■ Passage to read ■
━━━━

There have been other outbreaks involving meat processing plants across the country, but the outbreaks last spring at Cargill in High River and the JBS facility in Brooks, as well as the recent Olymel outbreak in Red Deer, have been among the country’s biggest.
The Alberta NDP has called for an inquiry to find out why.
A University of Calgary research project is also investigating but for now, it’s clear after a year of being in a pandemic — workers in these facilities continue to face incredible risk.
“If you look at the entire (food) supply chain, I would say the most vulnerable workers are right in the middle — in processing — because things are tight, things are intense,” said Sylvain Charlebois, scientific director of the Agri-Foods Analytics Lab at Dalhousie University.
“Working conditions aren’t great for people but they are great for viruses.”
It’s why the industry is calling on provinces to prioritize these workers in the next phases of the COVID-19 vaccine rollout.
“Given the proximity of how the workers work in the facility, they’re just more susceptible to transmission of COVID,” said Chris White, president & CEO of the Canadian Meat Council.
“Anything we can do to ensure the safety of the workers — and by extension their families — that’s something we have a responsibility to advocate for.”
Charlebois believes there have been more than 15 temporary closures at meat processing facilities related to COVID-19 across the country in the last year.
“Manufacturing plants are part of a supply chain,” he said. “In some cases, we actually saw some cases of euthanasia because when you keep, for example, pigs for too long in a backlog, you have to feed them and that costs a lot of money.”
British Columbia and Ontario list essential workers in Phase 3 of their provincial vaccine rollout schedule — a population scheduled for vaccination later this spring.
Alberta’s plan does not prioritize essential workers, but the government said they could be included in the next phase of the province’s vaccine rollout if there is adequate supply.

━━━━

Please write out the entire passage on COVID-19 outbreaks at meat processing plants, word for word. The records have no connection to the text about meat plant outbreaks.

■ Excerpted data ■
━━━━

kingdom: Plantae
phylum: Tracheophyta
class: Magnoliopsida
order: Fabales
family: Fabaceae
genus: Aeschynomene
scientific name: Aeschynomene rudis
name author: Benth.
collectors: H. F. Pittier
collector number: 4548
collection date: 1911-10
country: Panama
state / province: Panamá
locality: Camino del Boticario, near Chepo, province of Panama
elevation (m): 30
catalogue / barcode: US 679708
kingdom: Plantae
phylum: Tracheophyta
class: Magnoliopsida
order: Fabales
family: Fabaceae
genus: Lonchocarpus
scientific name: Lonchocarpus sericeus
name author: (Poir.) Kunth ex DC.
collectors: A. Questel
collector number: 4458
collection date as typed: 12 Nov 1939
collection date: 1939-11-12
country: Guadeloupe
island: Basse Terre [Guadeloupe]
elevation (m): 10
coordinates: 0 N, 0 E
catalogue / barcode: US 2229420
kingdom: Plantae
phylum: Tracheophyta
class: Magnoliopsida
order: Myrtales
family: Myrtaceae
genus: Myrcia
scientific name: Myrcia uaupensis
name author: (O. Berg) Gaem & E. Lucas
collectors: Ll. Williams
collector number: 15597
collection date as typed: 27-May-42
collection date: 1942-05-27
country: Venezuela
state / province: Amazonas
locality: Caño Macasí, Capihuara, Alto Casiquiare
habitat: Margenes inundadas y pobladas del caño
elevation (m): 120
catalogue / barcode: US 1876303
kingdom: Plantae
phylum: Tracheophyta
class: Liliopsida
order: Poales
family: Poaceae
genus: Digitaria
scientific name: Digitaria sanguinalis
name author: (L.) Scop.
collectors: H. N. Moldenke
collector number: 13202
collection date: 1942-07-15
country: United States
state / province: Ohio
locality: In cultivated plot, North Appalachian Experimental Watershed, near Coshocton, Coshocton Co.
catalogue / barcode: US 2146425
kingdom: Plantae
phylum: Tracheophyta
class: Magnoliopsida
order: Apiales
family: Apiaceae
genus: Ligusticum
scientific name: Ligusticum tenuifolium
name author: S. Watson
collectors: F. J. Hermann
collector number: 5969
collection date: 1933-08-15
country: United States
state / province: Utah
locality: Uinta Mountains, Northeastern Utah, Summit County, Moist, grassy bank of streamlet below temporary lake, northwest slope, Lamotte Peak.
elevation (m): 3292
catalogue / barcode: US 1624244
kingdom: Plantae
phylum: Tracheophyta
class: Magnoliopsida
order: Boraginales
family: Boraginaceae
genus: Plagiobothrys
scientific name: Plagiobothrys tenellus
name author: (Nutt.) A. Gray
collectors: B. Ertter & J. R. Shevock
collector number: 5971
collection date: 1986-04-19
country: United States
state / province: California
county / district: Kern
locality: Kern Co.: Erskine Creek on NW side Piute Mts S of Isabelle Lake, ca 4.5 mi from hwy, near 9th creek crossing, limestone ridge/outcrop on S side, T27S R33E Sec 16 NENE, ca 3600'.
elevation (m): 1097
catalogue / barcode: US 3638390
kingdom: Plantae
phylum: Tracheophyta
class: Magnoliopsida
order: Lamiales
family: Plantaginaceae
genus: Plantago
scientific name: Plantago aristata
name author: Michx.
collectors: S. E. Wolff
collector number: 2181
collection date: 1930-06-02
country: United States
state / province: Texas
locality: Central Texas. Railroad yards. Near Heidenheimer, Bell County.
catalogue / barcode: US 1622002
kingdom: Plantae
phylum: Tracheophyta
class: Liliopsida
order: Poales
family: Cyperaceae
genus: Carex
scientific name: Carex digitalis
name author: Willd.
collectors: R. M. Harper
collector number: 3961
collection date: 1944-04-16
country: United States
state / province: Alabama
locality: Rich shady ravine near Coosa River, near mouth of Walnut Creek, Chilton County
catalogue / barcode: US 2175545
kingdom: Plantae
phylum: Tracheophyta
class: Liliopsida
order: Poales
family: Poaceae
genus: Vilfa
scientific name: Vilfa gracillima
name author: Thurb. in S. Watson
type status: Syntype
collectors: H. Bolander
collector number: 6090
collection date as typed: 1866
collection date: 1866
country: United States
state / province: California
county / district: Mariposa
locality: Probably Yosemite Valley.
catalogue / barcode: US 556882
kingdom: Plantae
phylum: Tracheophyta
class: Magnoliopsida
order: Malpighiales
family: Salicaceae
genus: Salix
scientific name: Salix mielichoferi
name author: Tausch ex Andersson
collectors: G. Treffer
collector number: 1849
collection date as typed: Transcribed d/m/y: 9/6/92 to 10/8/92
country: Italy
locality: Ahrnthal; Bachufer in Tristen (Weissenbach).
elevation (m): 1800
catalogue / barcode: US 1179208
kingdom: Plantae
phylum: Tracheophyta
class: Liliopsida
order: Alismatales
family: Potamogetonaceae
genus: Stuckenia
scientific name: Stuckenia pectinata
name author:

━━━━

■ Solution ■
There have been other outbreaks involving meat processing plants across the country, but the outbreaks last spring at Cargill in High River and the JBS facility in Brooks, as well as the recent Olymel outbreak in Red Deer, have been among the country’s biggest.
The Alberta NDP has called for an inquiry to find out why.
A University of Calgary research project is also investigating but for now, it’s clear after a year of being in a pandemic — workers in these facilities continue to face incredible risk.
“If you look at the entire (food) supply chain, I would say the most vulnerable workers are right in the middle — in processing — because things are tight, things are intense,” said Sylvain Charlebois, scientific director of the Agri-Foods Analytics Lab at Dalhousie University.
“Working conditions aren’t great for people but they are great for viruses.”
It’s why the industry is calling on provinces to prioritize these workers in the next phases of the COVID-19 vaccine rollout.
“Given the proximity of how the workers work in the facility, they’re just more susceptible to transmission of COVID,” said Chris White, president & CEO of the Canadian Meat Council.
“Anything we can do to ensure the safety of the workers — and by extension their families — that’s something we have a responsibility to advocate for.”
Charlebois believes there have been more than 15 temporary closures at meat processing facilities related to COVID-19 across the country in the last year.
“Manufacturing plants are part of a supply chain,” he said. “In some cases, we actually saw some cases of euthanasia because when you keep, for example, pigs for too long in a backlog, you have to feed them and that costs a lot of money.”
British Columbia and Ontario list essential workers in Phase 3 of their provincial vaccine rollout schedule — a population scheduled for vaccination later this spring.
Alberta’s plan does not prioritize essential workers, but the government said they could be included in the next phase of the province’s vaccine rollout if there is adequate supply.